▶ **What to do**: Print every row below word for word with the same line breaks, but leave out the pictures.

□ □ □ □

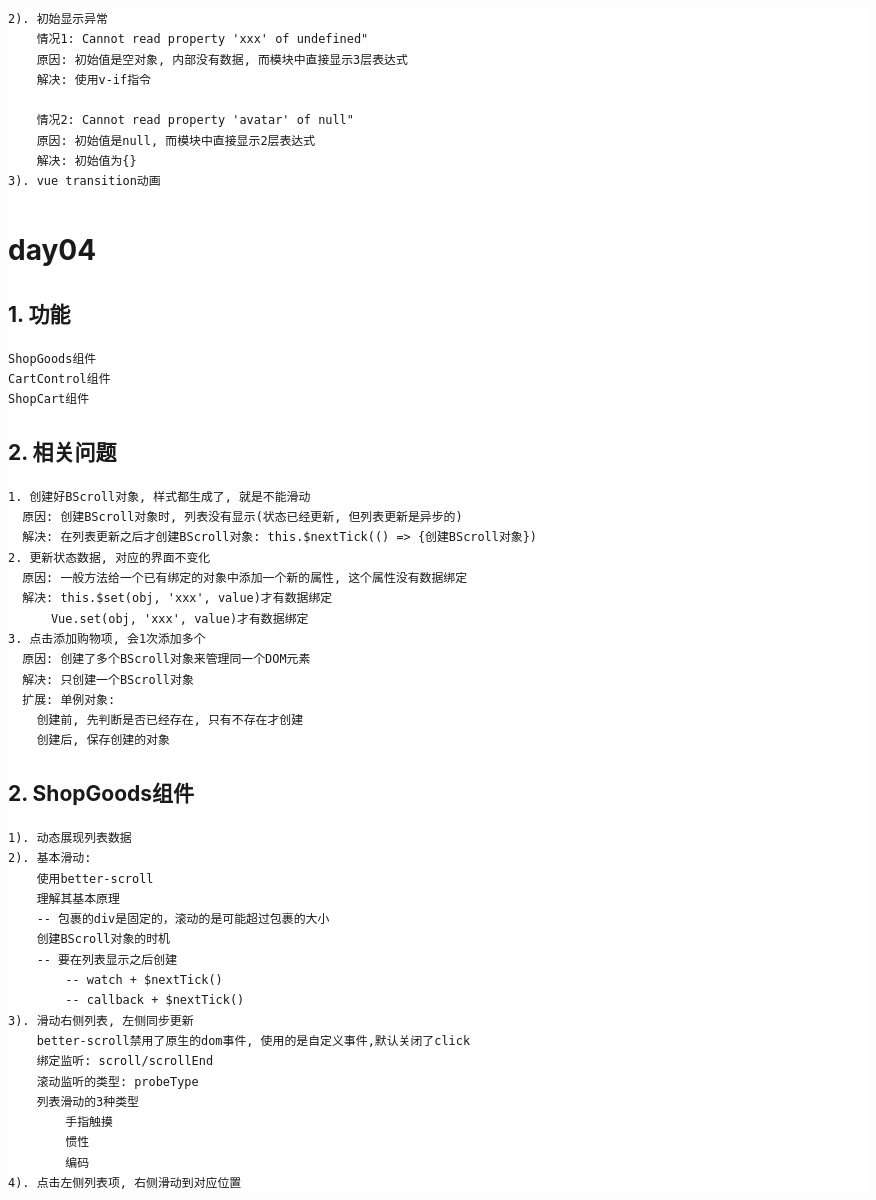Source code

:     2). 初始显示异常
        情况1: Cannot read property 'xxx' of undefined"
        原因: 初始值是空对象, 内部没有数据, 而模块中直接显示3层表达式
        解决: 使用v-if指令

        情况2: Cannot read property 'avatar' of null"
        原因: 初始值是null, 而模块中直接显示2层表达式
        解决: 初始值为{}
    3). vue transition动画

# day04
## 1. 功能
    ShopGoods组件
    CartControl组件
    ShopCart组件

## 2. 相关问题
    1. 创建好BScroll对象, 样式都生成了, 就是不能滑动
      原因: 创建BScroll对象时, 列表没有显示(状态已经更新, 但列表更新是异步的)
      解决: 在列表更新之后才创建BScroll对象: this.$nextTick(() => {创建BScroll对象})
    2. 更新状态数据, 对应的界面不变化
      原因: 一般方法给一个已有绑定的对象中添加一个新的属性, 这个属性没有数据绑定
      解决: this.$set(obj, 'xxx', value)才有数据绑定
          Vue.set(obj, 'xxx', value)才有数据绑定
    3. 点击添加购物项, 会1次添加多个
      原因: 创建了多个BScroll对象来管理同一个DOM元素
      解决: 只创建一个BScroll对象
      扩展: 单例对象:
        创建前, 先判断是否已经存在, 只有不存在才创建
        创建后, 保存创建的对象

## 2. ShopGoods组件
    1). 动态展现列表数据
    2). 基本滑动:
        使用better-scroll
        理解其基本原理
        -- 包裹的div是固定的，滚动的是可能超过包裹的大小
        创建BScroll对象的时机
        -- 要在列表显示之后创建
            -- watch + $nextTick()
            -- callback + $nextTick()
    3). 滑动右侧列表, 左侧同步更新
        better-scroll禁用了原生的dom事件, 使用的是自定义事件,默认关闭了click
        绑定监听: scroll/scrollEnd
        滚动监听的类型: probeType
        列表滑动的3种类型
            手指触摸
            惯性
            编码
    4). 点击左侧列表项, 右侧滑动到对应位置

□ □ □ □

▶ **Result for this exercise**:
Source code

:     2). 初始显示异常
        情况1: Cannot read property 'xxx' of undefined"
        原因: 初始值是空对象, 内部没有数据, 而模块中直接显示3层表达式
        解决: 使用v-if指令

        情况2: Cannot read property 'avatar' of null"
        原因: 初始值是null, 而模块中直接显示2层表达式
        解决: 初始值为{}
    3). vue transition动画

# day04
## 1. 功能
    ShopGoods组件
    CartControl组件
    ShopCart组件

## 2. 相关问题
    1. 创建好BScroll对象, 样式都生成了, 就是不能滑动
      原因: 创建BScroll对象时, 列表没有显示(状态已经更新, 但列表更新是异步的)
      解决: 在列表更新之后才创建BScroll对象: this.$nextTick(() => {创建BScroll对象})
    2. 更新状态数据, 对应的界面不变化
      原因: 一般方法给一个已有绑定的对象中添加一个新的属性, 这个属性没有数据绑定
      解决: this.$set(obj, 'xxx', value)才有数据绑定
          Vue.set(obj, 'xxx', value)才有数据绑定
    3. 点击添加购物项, 会1次添加多个
      原因: 创建了多个BScroll对象来管理同一个DOM元素
      解决: 只创建一个BScroll对象
      扩展: 单例对象:
        创建前, 先判断是否已经存在, 只有不存在才创建
        创建后, 保存创建的对象

## 2. ShopGoods组件
    1). 动态展现列表数据
    2). 基本滑动:
        使用better-scroll
        理解其基本原理
        -- 包裹的div是固定的，滚动的是可能超过包裹的大小
        创建BScroll对象的时机
        -- 要在列表显示之后创建
            -- watch + $nextTick()
            -- callback + $nextTick()
    3). 滑动右侧列表, 左侧同步更新
        better-scroll禁用了原生的dom事件, 使用的是自定义事件,默认关闭了click
        绑定监听: scroll/scrollEnd
        滚动监听的类型: probeType
        列表滑动的3种类型
            手指触摸
            惯性
            编码
    4). 点击左侧列表项, 右侧滑动到对应位置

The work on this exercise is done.